Editor’s note: Tuesday night’s game between the Indians and Chicago White Sox was not completed in time for this edition. For the result, please visit www.ohio.com.

NEW YORK: Sandy Alderson all but said “tick, tick, tick.”

New York Mets players are running out of time to turn around their season, and the team’s general manager takes the responsibility as the person in charge of assembling the roster.

“When you’re scoring runs at the anemic rate that we have, something hasn’t worked. So from that standpoint, I take full responsibility for where we are,” he said Tuesday during a telephone news conference. “I’m not happy about it. But at the same time, the job now is to figure out how to fix it and improve it. And that’s what we’re focused on over the next several weeks.”

The Mets started 11-1 under new manager and former Indians pitching coach Mickey Calloway but began Tuesday 28-34 and fourth in the NL East, 7½ games behind the first-place Washington Nationals. The injury-ravaged Mets are 28th in runs and 25th among the 30 teams in batting average at .230. The offense has been unable to support a pitching staff that is 15th in ERA at 4.03.

As the All-Star Game next month and the July 31 trade deadline approach, Alderson would consider retooling if the record doesn’t improve.

“We have to at least be thinking about what our options may be or what our situation is as we get close to the trade deadline,” he said. “The focus is on the short term and improving the results on the field, but obviously we’re cognizant of the baseball calendar and where we need to be in a few weeks and what the options are for change as we get into July.”

He hasn’t determined the extent of possible turnover.

“Could we get younger very quickly? Probably yes,” Alderson said. “Then the question really is between where we are now and what we think we can be next season and years after that I think, again, is a function of at least of some extent, not totally, but at least of some extent, of what happens over the next few weeks.”

The Mets designated first baseman Adrian Gonzalez for assignment after stopping an eight-game losing streak Sunday night and did the same to catcher Jose Lobaton on Tuesday. First baseman Dominic Smith was recalled from Las Vegas and the Mets selected the contract of infielder/outfielder Ty Kelly from Triple-A Las Vegas.

A five-time All-Star, the 36-year-old Gonzalez hit .237 with six home runs, 26 RBI and a .654 OPS.

Infielder Jose Reyes, who turned 35 Monday, could be among the next to exit. A four-time All-Star during his first stint with the Mets from 2003-11, Reyes is hitting .148 with three RBI in 74 at-bats. Reyes’ place on the roster appears to have been extended by concerns over Asdrubal Cabrera’s tight hamstring.

“I’m obviously aware, very cognizant of his history with the Mets,” Alderson sad. “On the other hand, I can assure you that the decision on Jose or any other player is going to be on the merits. Now people may quibble with that decision or a decision of that type or the timing of a decision of that type, but we are committed to putting the best team we can on the field.”

The Mets’ lack of options is part of the equation.

“To some extent, this is an indictment of other personnel,” he said. “We have to have somebody that we want to replace him.”

Key spots have not produced because of injuries, and Alderson updated the ailment report.

• Slugging outfielder Yoenis Cespedes, out since May 13, cut short a minor-league injury rehabilitation assignment last weekend after two games and four at-bats.

“He still feels soreness in that hip flexor,” Alderson said. “We’ve got to get that out.

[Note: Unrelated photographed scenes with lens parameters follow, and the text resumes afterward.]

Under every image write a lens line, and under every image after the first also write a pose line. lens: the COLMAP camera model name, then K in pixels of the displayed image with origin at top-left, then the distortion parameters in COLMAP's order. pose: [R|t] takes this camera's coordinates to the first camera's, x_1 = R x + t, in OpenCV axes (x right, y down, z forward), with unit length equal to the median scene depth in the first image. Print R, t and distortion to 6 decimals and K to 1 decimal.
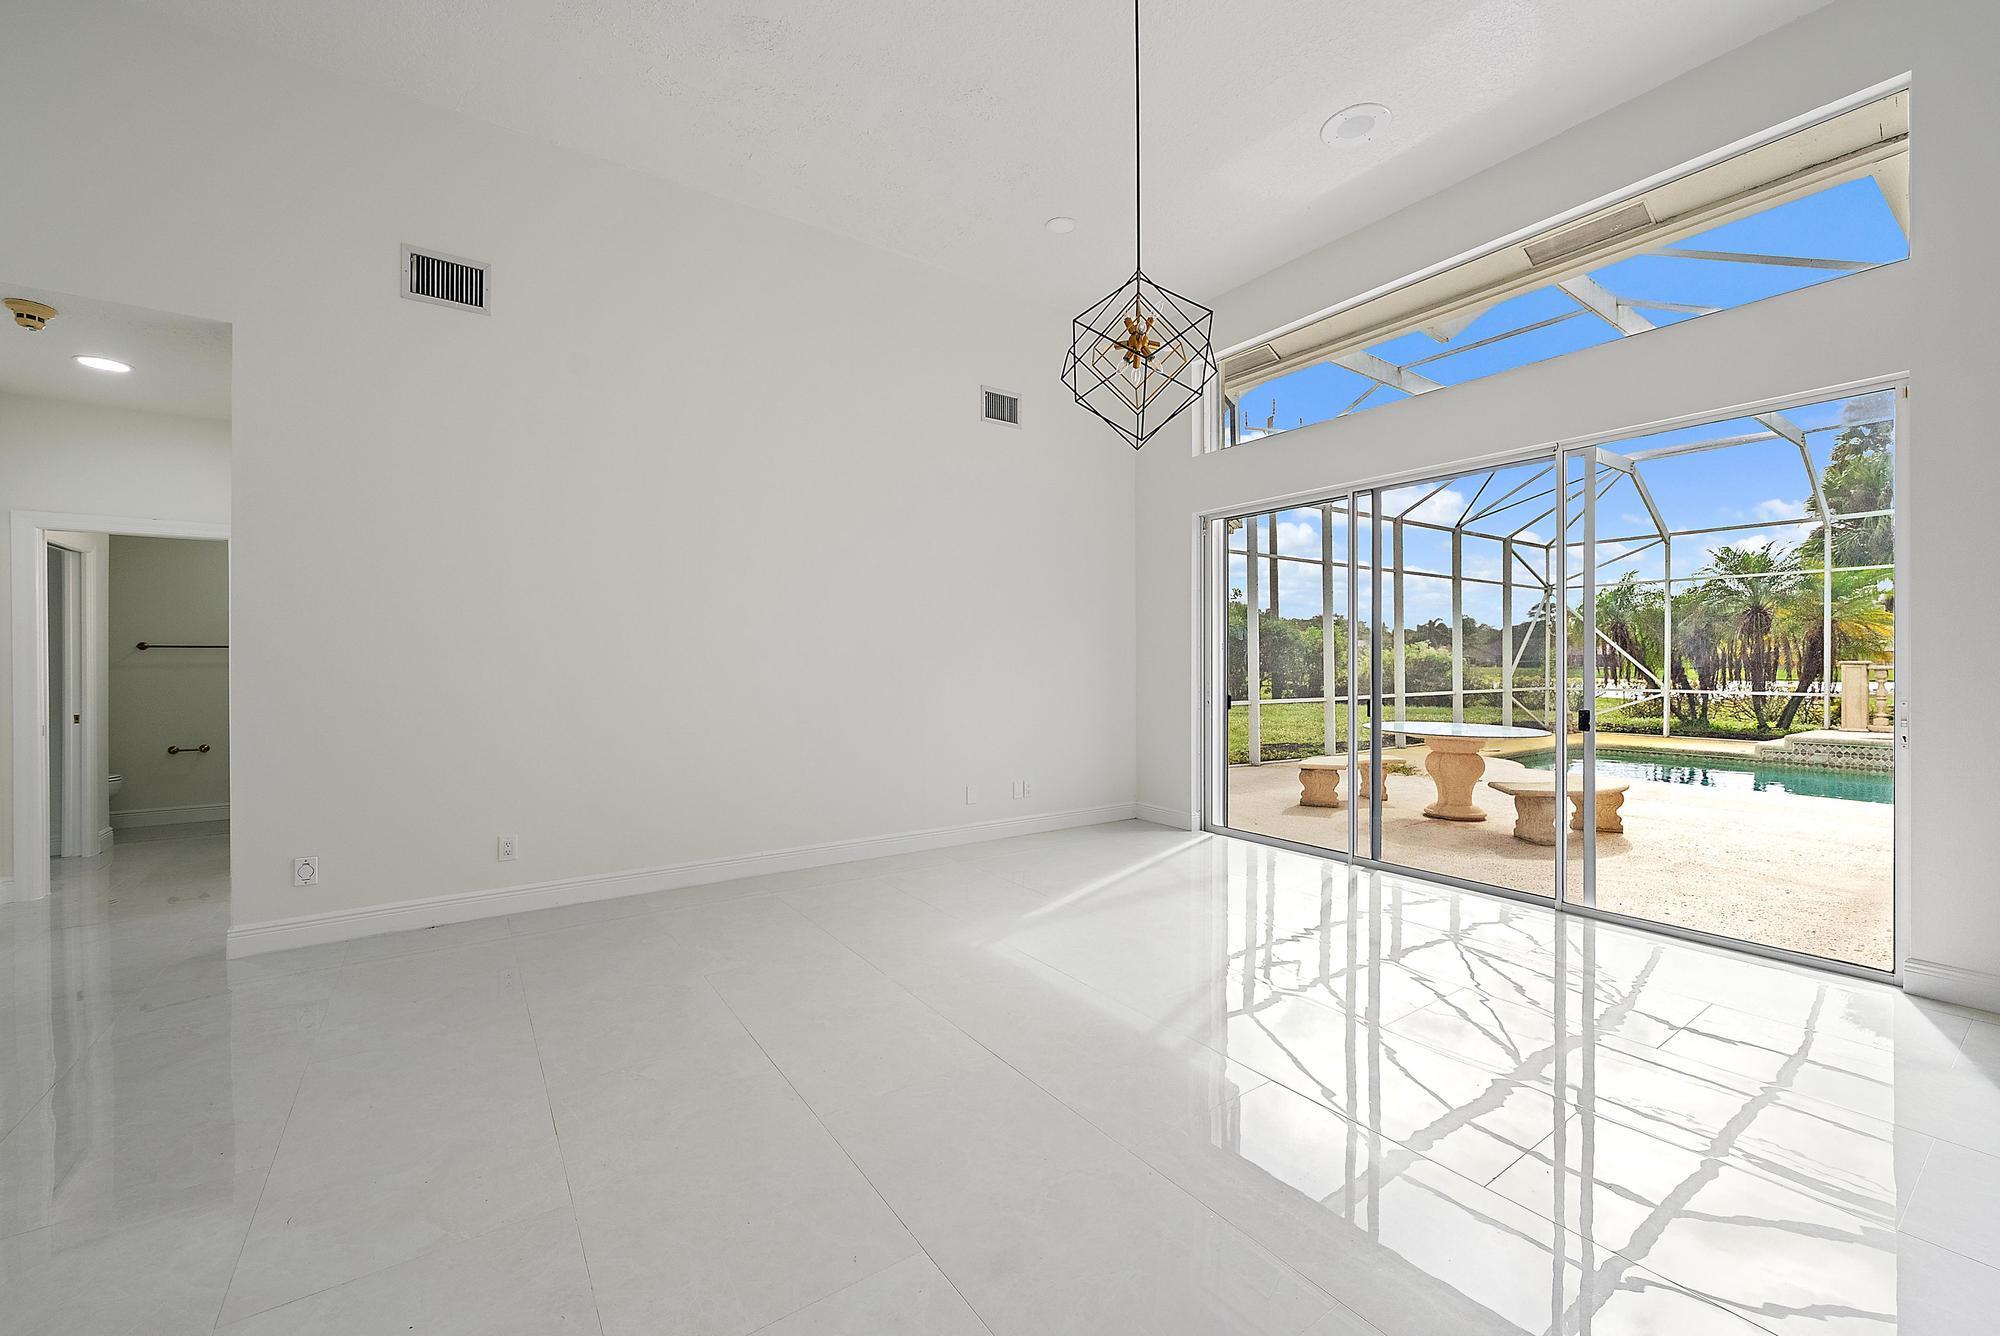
lens RADIAL K [[798.7, 0, 1007.6], [0, 798.7, 663.1], [0, 0, 1]] dist [-0.002401, -0.000214]
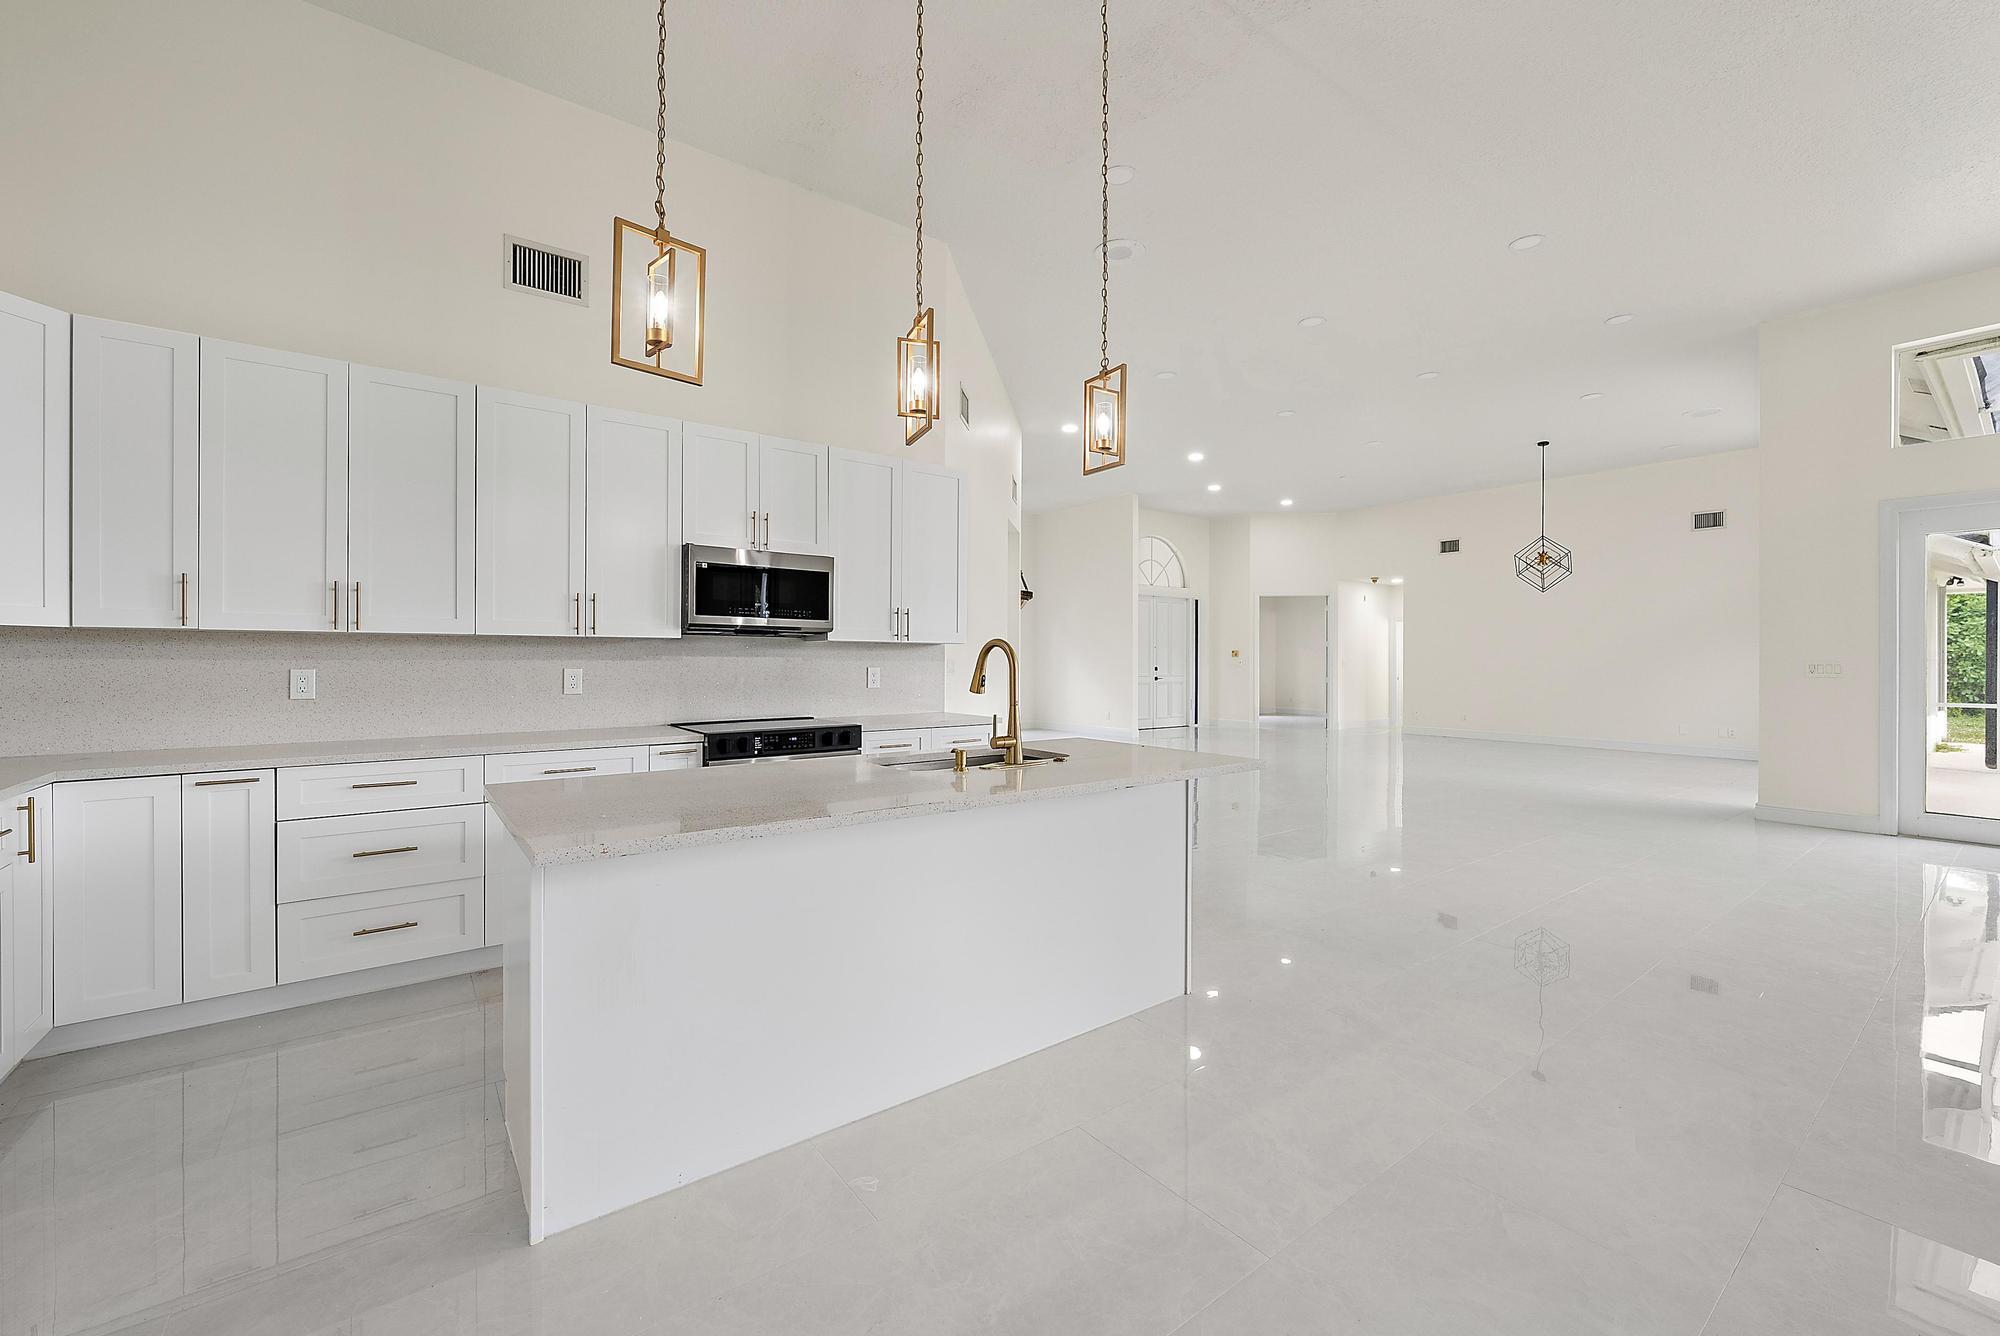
lens RADIAL K [[798.7, 0, 1007.6], [0, 798.7, 663.1], [0, 0, 1]] dist [-0.002401, -0.000214]
pose [[0.035363, 0.008421, -0.999339, 2.407281], [-0.008638, 0.999930, 0.008120, 0.005385], [0.999337, 0.008345, 0.035433, -0.909458]]
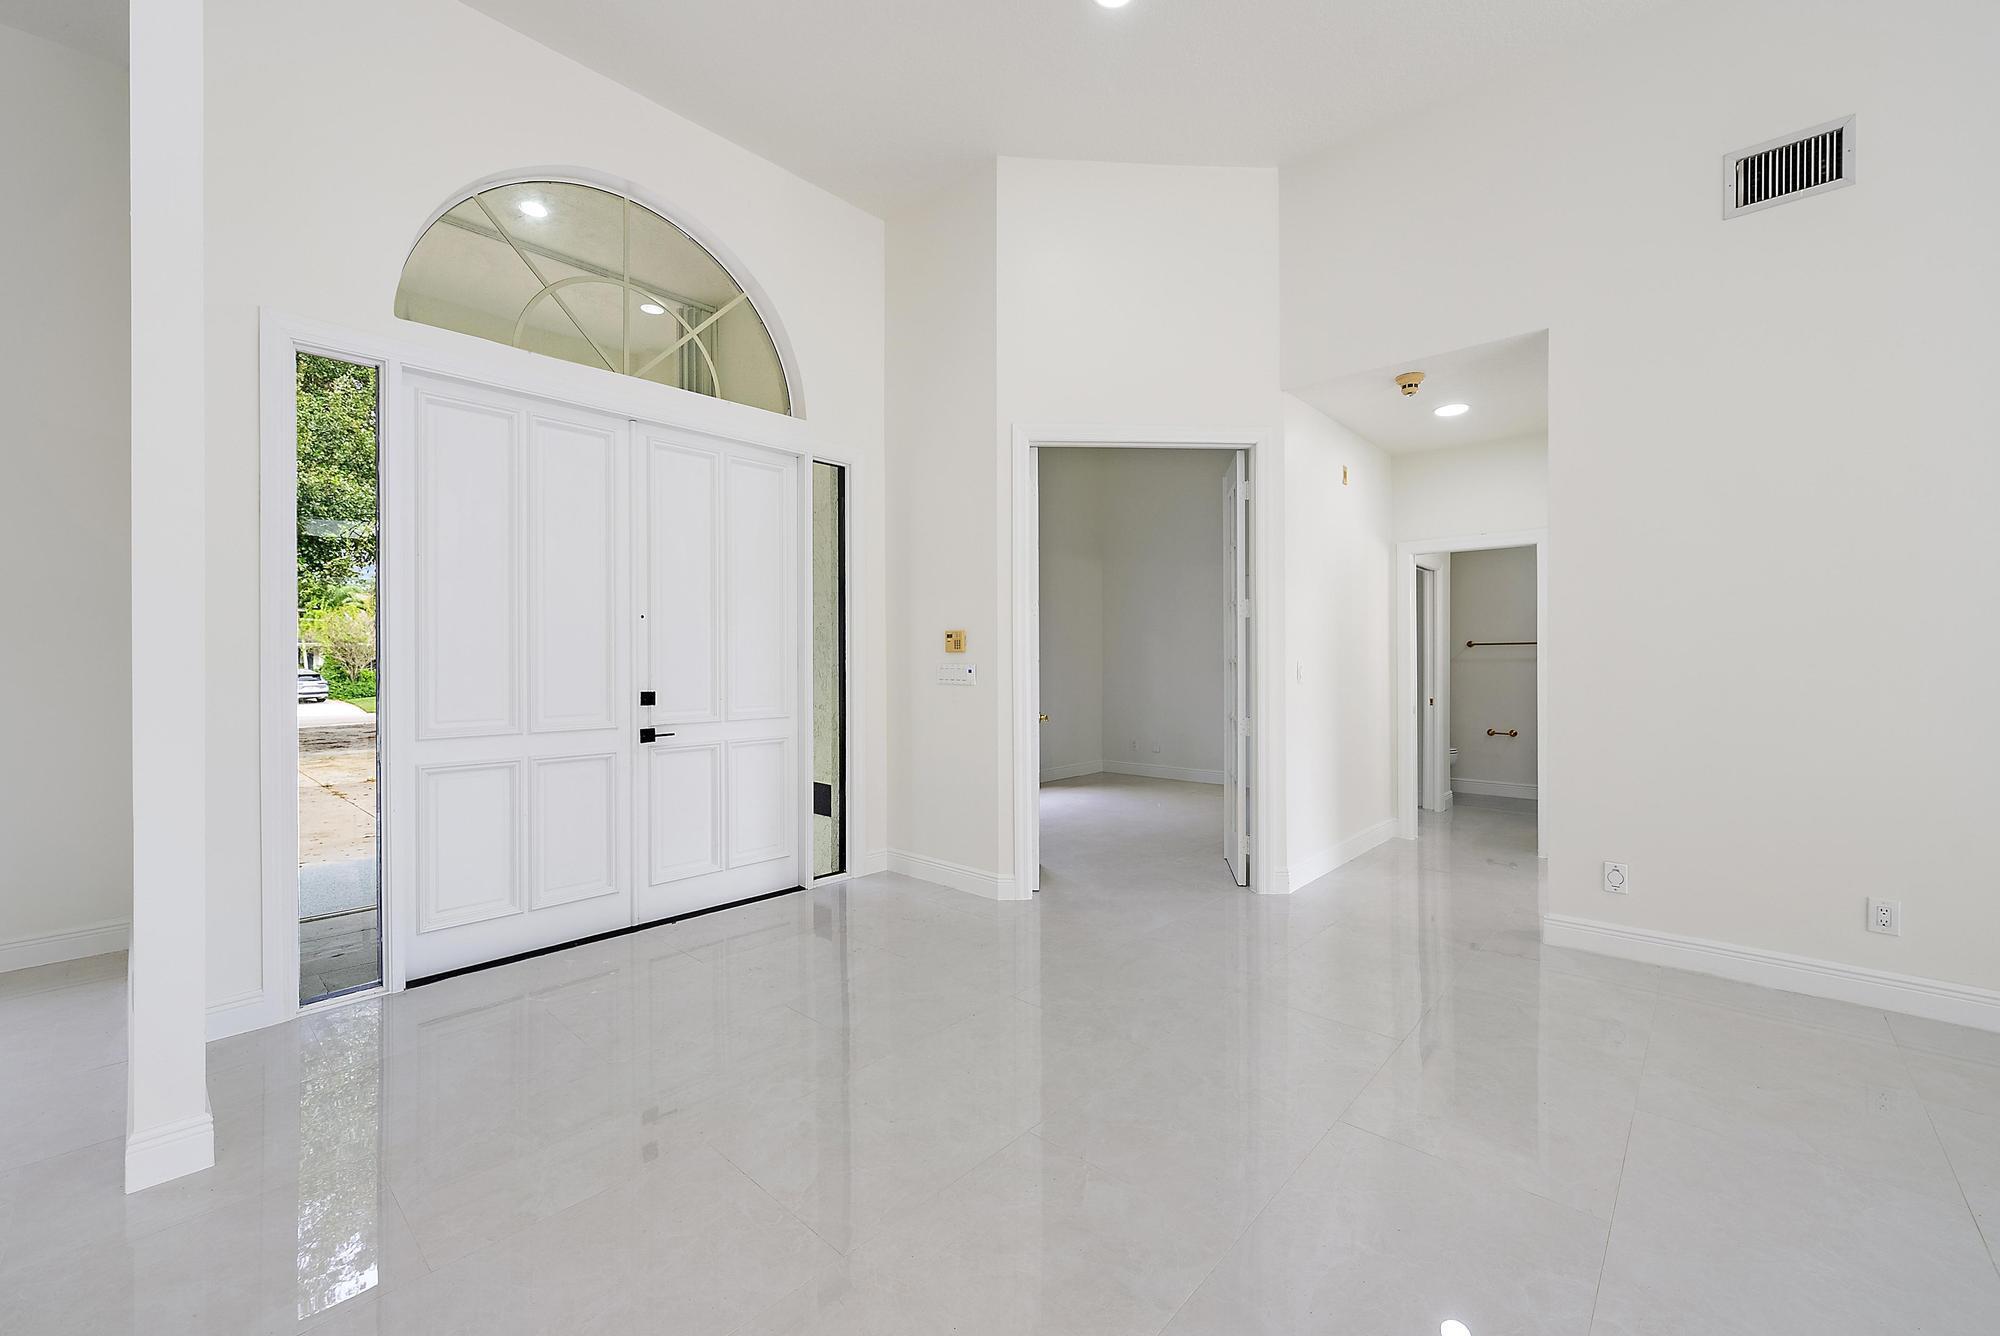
lens RADIAL K [[798.7, 0, 1007.6], [0, 798.7, 663.1], [0, 0, 1]] dist [-0.002401, -0.000214]
pose [[0.222376, 0.007485, -0.974932, -0.105845], [-0.003874, 0.999969, 0.006794, 0.004179], [0.974953, 0.002267, 0.222399, 0.077525]]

So I can’t give you a best-case scenario, I can’t give you a worst-case scenario, either.”

• Pitcher Noah Syndergaard hasn’t pitched since May 25 because of a strained ligament in his right index finger.

“Noah is getting a second opinion,” Alderson said, predicting the team would get a report Wednesday.

• Right-hander reliever A.J. Ramos, who hasn’t pitched since May 26 because of a strained pitching shoulder, sought a second opinion.

“He’s deciding this week surgery or a more conservative treatment,” Alderson said. “We certainly don’t expect him back anytime soon.”